There is no answer to this question. That triangle cannot exist.
Keep in mind the rule that triangles must follow - any two of the sides must always add up to a number greater than the length of the third side. For example, if you had a triangle with sides of lengths 3, 4 and 5: 3 and 5 added is 8, which is greater than 4; 3 and 4 added is 7, which is greater than 5, etc.
In this question, we have a triangle with a perimeter of 4 and one side is 2 feet shorter than another. Let's make up side lengths in order to prove that this is not a real triangle; I'll say that one of the sides is 2.1 ft, and the one that is 2 feet shorter will be 0.1 ft.

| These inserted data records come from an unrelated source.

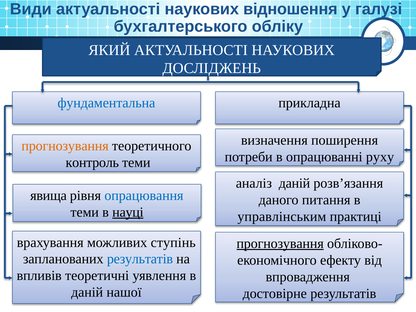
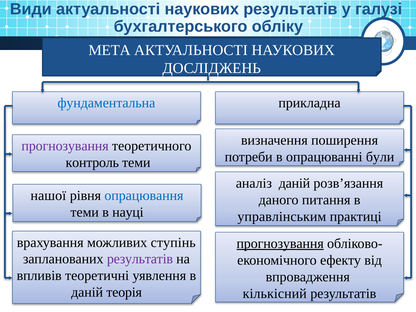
наукових відношення: відношення -> результатів
ЯКИЙ: ЯКИЙ -> МЕТА
прогнозування at (65, 146) colour: orange -> purple
руху: руху -> були
явища: явища -> нашої
науці underline: present -> none
результатів at (140, 259) colour: blue -> purple
нашої: нашої -> теорія
достовірне: достовірне -> кількісний
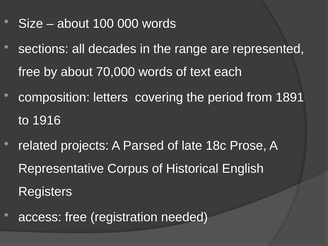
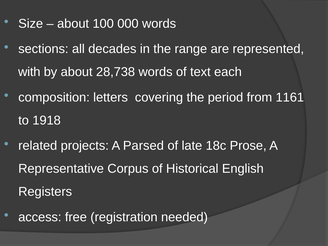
free at (29, 72): free -> with
70,000: 70,000 -> 28,738
1891: 1891 -> 1161
1916: 1916 -> 1918
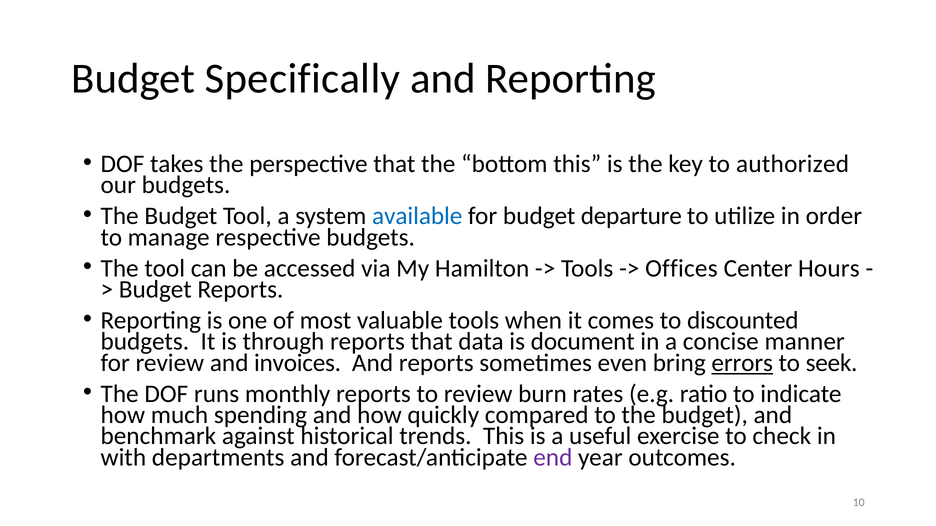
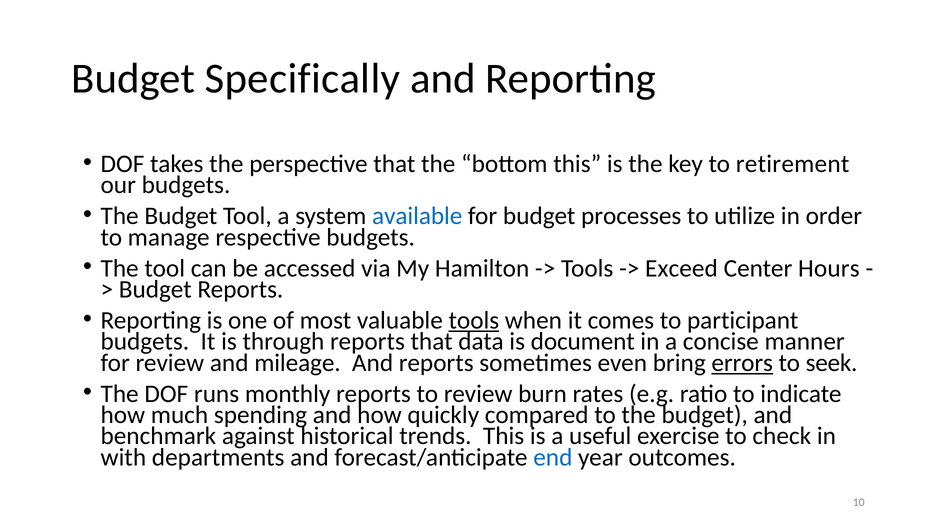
authorized: authorized -> retirement
departure: departure -> processes
Offices: Offices -> Exceed
tools at (474, 321) underline: none -> present
discounted: discounted -> participant
invoices: invoices -> mileage
end colour: purple -> blue
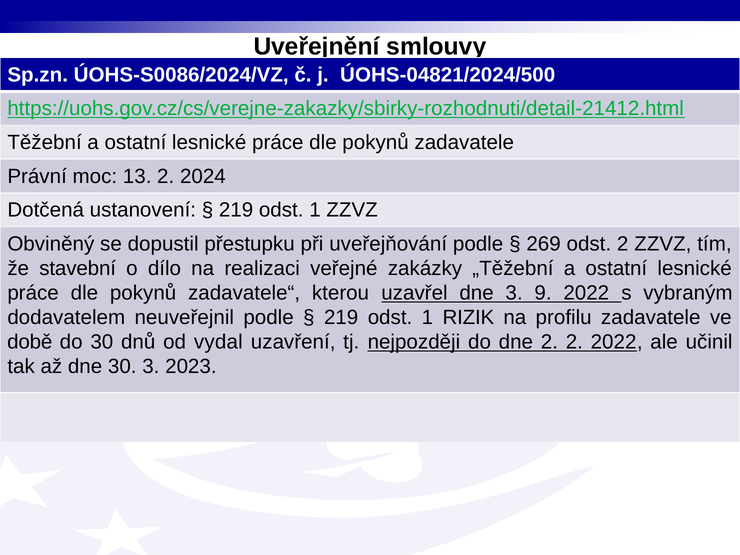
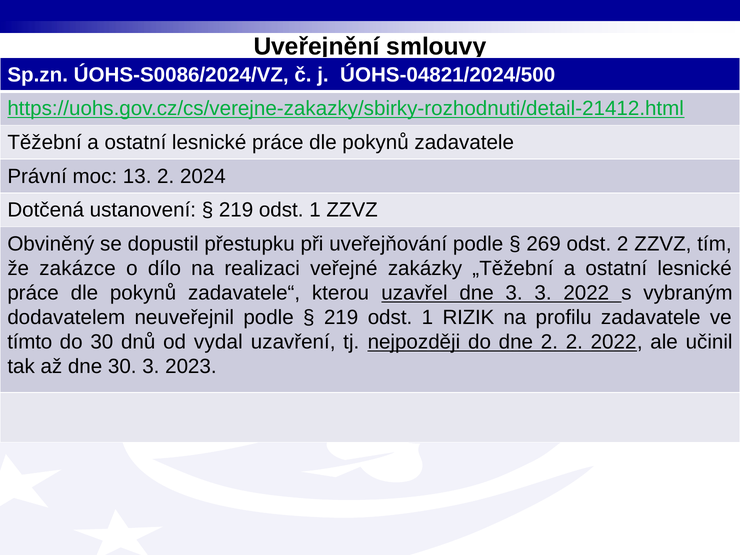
stavební: stavební -> zakázce
3 9: 9 -> 3
době: době -> tímto
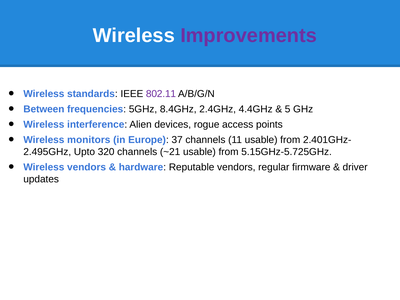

Those two sides add up to a total length of 2.2 ft. With a perimeter of 4 ft, that means that the remaining side must be 1.8 ft. Now let's test it. If we add the shorter sides (0.1 ft and 1.8 ft), we will have a length of 1.9 ft...which is not greater than 2.1 ft. Therefore, this triangle is not a real triangle.
2 years ago
Last edited at 2:27AM on 9/21/2011
You can't if you consider any side to be 2 feet less then any other. This way you will obtain one side to be zero. Try considering the longest side (i think it's name is hypotenuse - i mean the one that oppose the right angle, not the two of them that are the sides of the right angle) to be 2 feet longer than any other.